MOSCOW, December 15. /TASS/. Russian Deputy Foreign Minister Sergey Vershinin met with a senior International Committee of the Red Cross (ICRC) on Tuesday to discuss cooperation in overcoming the humanitarian crisis in the conflict-hit self-proclaimed republic of Nagorno-Karabakh.
During Vershinin’s talks with the ICRC Assistance Division head, Pascal Hundt, the sides "discussed in detail issues of cooperation between Russia and ICRC, placing emphasis on overcoming the humanitarian consequences of the Nagorno-Karabakh conflict," the Russian Foreign Ministry said in a statement.
On December 8, the Russian government allocated 2 million Swiss francs (about $2,25 million) to the ICRC, for efforts aimed at mitigating consequences of the Nagorno-Karabakh conflict before the end of this year.
Renewed clashes between Azerbaijan and Armenia erupted on September 27, with intense battles raging in the disputed region of Nagorno-Karabakh. The conflict over Nagorno-Karabakh, a disputed territory that had been part of Azerbaijan before the Soviet Union break-up, but primarily populated by ethnic Armenians, broke out in February 1988 after the Nagorno-Karabakh Autonomous Region announced its withdrawal from the Azerbaijan Soviet Socialist Republic. In 1992-1994, tensions boiled over and exploded into large-scale military action for control over the enclave and seven adjacent territories after Azerbaijan lost control of them. Talks on the Nagorno-Karabakh settlement have been ongoing since 1992 under the OSCE Minsk Group, led by its three co-chairs - Russia, France and the United States.

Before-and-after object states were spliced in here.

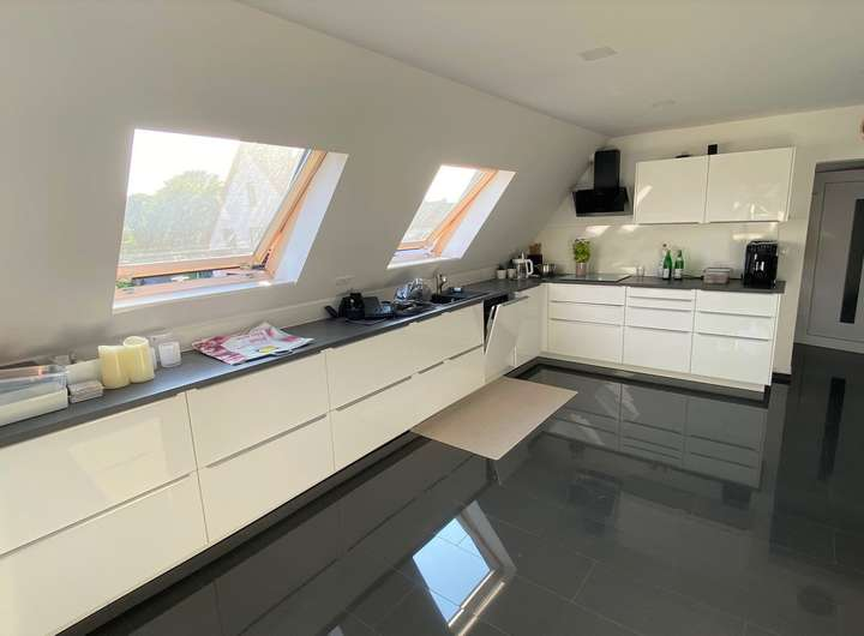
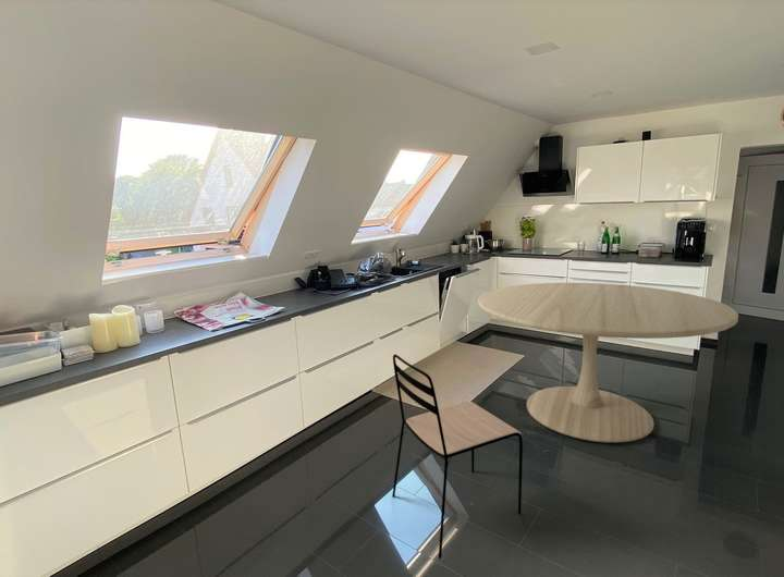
+ dining chair [391,353,524,560]
+ dining table [477,282,739,443]
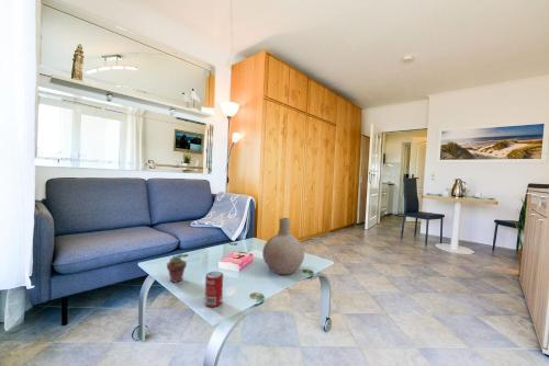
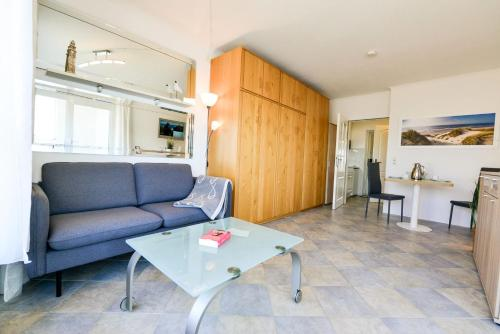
- potted succulent [166,254,188,284]
- beverage can [204,271,224,308]
- vase [261,217,305,276]
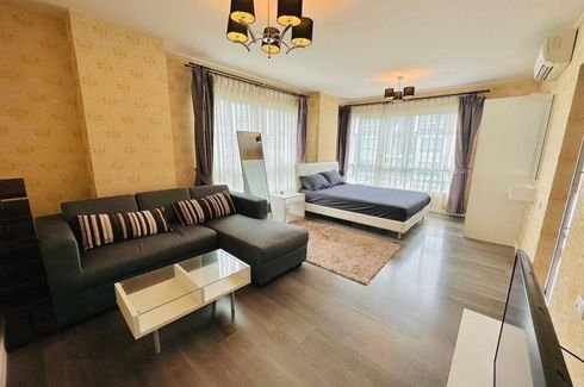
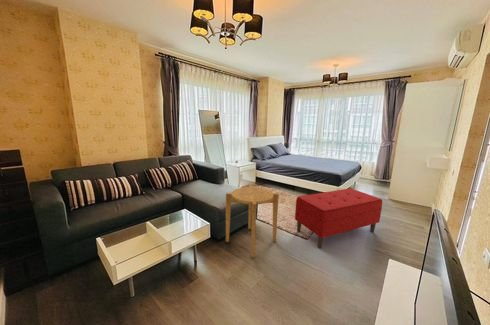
+ side table [225,185,280,259]
+ bench [294,187,383,249]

On November 9, Russian President Vladimir Putin, Azerbaijani President Ilham Aliyev and Armenian Prime Minister Nikol Pashinyan signed a joint statement on a complete ceasefire in Nagorno-Karabakh starting from November 10. The Russian leader said the Azerbaijani and Armenian sides would maintain the positions that they had held and Russian peacekeepers would be deployed to the region. Besides, Baku and Yerevan must exchange prisoners and the bodies of those killed.